Should the U.S. respond with tariffs, sanctions, or export bans on Chinese technologies (for instance, in semiconductors or AI), China may escalate by further tightening rare-earth exports. Such tit-for-tat measures would not only harm trade but also strain intelligence cooperation, increase misinformation risks, and raise uncertainty for defense readiness planning.

China’s rare-earth restrictions mark a turning point in how intelligence and security must be conceptualized in the 21st century. What once seemed a supply-chain issue now sits at the core of strategic deterrence, industrial resilience, and non-kinetic warfare. For intelligence communities, the challenge is twofold: to anticipate economic coercion and to secure the technological base upon which national defense depends.

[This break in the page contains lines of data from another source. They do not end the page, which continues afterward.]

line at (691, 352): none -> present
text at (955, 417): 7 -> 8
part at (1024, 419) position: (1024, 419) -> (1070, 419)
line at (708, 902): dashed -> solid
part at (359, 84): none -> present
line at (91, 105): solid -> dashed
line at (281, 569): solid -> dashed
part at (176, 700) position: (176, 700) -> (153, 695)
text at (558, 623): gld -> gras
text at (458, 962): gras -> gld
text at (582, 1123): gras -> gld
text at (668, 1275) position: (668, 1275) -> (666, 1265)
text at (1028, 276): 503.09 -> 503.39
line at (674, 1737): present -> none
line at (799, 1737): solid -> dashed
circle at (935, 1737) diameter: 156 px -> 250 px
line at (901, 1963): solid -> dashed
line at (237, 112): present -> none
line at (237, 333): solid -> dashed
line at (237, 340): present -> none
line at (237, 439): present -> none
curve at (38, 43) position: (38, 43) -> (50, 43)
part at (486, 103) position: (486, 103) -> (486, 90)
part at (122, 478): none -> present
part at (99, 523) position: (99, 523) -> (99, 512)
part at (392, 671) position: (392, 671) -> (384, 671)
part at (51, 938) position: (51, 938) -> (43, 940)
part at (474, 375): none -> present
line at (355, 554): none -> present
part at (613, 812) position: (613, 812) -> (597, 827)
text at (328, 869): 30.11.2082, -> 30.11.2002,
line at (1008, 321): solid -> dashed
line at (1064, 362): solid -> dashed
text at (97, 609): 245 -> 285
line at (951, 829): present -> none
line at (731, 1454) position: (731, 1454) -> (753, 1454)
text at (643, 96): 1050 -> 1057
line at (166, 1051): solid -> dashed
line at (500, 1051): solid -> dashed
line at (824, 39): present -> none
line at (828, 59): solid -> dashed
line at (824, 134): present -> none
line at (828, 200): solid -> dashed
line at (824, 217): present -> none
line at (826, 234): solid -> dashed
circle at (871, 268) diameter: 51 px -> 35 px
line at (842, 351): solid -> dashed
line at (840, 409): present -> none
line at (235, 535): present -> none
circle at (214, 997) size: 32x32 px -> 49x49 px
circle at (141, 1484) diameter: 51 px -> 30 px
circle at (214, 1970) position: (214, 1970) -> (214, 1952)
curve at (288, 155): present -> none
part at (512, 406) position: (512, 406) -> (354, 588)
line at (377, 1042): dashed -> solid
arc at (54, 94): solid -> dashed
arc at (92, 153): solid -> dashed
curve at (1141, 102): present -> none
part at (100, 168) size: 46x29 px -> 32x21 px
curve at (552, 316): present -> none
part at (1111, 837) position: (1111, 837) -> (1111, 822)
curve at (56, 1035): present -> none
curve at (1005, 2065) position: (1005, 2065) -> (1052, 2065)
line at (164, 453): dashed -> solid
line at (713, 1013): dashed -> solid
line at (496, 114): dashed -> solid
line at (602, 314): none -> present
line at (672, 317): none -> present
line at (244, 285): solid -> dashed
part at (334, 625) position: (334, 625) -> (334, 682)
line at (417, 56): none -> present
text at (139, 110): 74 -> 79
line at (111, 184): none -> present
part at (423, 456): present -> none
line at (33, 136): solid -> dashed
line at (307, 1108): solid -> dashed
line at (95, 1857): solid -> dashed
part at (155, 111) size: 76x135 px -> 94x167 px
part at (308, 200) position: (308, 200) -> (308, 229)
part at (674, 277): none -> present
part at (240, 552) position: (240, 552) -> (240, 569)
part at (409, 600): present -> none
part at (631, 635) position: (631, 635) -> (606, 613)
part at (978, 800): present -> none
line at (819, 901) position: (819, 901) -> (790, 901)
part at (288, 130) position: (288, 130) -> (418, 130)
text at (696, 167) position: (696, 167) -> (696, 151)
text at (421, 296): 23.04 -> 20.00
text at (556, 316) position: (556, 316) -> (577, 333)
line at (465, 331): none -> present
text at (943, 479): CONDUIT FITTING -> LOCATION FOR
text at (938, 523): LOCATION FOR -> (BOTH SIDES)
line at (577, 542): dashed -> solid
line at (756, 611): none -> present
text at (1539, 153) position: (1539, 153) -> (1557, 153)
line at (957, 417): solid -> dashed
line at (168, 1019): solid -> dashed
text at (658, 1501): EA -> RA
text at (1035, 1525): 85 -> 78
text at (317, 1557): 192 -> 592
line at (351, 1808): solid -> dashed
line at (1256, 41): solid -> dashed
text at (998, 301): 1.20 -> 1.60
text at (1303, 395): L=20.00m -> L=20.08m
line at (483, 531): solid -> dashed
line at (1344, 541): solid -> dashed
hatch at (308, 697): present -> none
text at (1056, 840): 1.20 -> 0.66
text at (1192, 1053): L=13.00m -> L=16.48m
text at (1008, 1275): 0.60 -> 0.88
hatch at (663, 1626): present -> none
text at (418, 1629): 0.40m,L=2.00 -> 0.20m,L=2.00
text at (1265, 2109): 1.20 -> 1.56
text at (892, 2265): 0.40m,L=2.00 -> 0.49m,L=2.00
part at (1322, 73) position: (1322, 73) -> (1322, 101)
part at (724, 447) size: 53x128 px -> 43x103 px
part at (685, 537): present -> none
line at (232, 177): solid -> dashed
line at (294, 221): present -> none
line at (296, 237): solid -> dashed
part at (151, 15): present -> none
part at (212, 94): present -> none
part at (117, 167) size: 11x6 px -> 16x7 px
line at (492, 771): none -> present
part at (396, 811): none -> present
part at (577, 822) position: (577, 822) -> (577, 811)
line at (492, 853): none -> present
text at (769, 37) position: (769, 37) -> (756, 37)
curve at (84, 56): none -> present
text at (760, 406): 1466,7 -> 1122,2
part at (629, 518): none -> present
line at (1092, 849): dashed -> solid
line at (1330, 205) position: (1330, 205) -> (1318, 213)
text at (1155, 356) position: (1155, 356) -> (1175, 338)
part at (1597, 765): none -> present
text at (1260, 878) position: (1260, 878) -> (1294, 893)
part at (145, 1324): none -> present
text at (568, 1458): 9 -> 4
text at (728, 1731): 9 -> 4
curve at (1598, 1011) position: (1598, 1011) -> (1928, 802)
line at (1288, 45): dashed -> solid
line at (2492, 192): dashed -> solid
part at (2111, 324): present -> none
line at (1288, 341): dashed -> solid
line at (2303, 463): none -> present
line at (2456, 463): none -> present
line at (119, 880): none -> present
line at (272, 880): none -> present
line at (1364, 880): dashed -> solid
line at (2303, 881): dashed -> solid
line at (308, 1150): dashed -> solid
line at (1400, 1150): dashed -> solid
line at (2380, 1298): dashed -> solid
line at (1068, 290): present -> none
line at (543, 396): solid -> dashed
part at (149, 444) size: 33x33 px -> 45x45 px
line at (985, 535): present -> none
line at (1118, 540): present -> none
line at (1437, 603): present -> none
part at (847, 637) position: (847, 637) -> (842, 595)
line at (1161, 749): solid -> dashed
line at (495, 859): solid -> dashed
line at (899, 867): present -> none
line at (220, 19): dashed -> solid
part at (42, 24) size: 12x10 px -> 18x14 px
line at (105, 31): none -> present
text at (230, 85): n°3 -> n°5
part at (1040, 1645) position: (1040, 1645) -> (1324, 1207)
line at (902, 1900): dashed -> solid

The REE confrontation between China and the U.S. is not merely about minerals — it is about information dominance, strategic leverage, and the future of industrial power. Unless Washington and its allies invest heavily in economic intelligence, resource diversification, and joint industrial security, they risk fighting the next great-power competition not on the battlefield but in the supply chains that feed it.

Bibliography

  1. Al Jazeera, 2025. Despite US push, China poised to dominate rare earths for years, 21 October.
  2. Associated Press (AP News), 2025. US and Australia sign critical-minerals agreement as a way to counter China, 20 October.
  3. Meng, W., 2025. Expert Insight-Based Modeling of Non-Kinetic Strategic Deterrence of Rare Earth Supply Disruption. arXiv.
  4. Reuters, 2025. China blames US for global panic over rare earths controls, 16 October.
  5. South China Morning Post (SCMP), 2025. US stepping up global rare earths hunt despite China trade agreement, 10 November.
  6. The Guardian, 2025. US reaches deal with China to speed up rare-earth shipments, White House says, 27 June.
  7. The Week, 2025. Why the US needs China’s rare earths, 21 April.